Problem details:
Say only the number of lines in the entries below that contain "Tägi".

Exercise inputs:
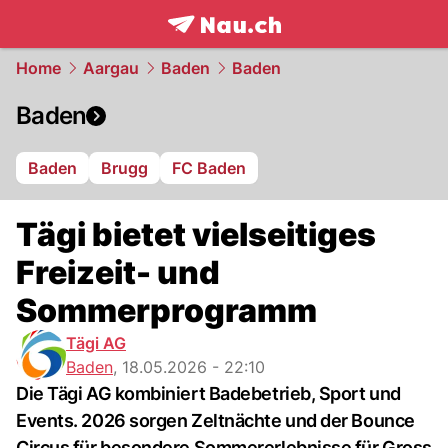
frontpage.
NAU.ch
Home
Aargau
Baden
Baden
Baden
Baden
Brugg
FC Baden
Tägi bietet vielseitiges
Freizeit- und
Sommerprogramm
Tägi AG
Baden
,
18.05.2026 - 22:10
Die Tägi AG kombiniert Badebetrieb, Sport und
Events. 2026 sorgen Zeltnächte und der Bounce
Circus für besondere Sommererlebnisse für Gross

Result:
3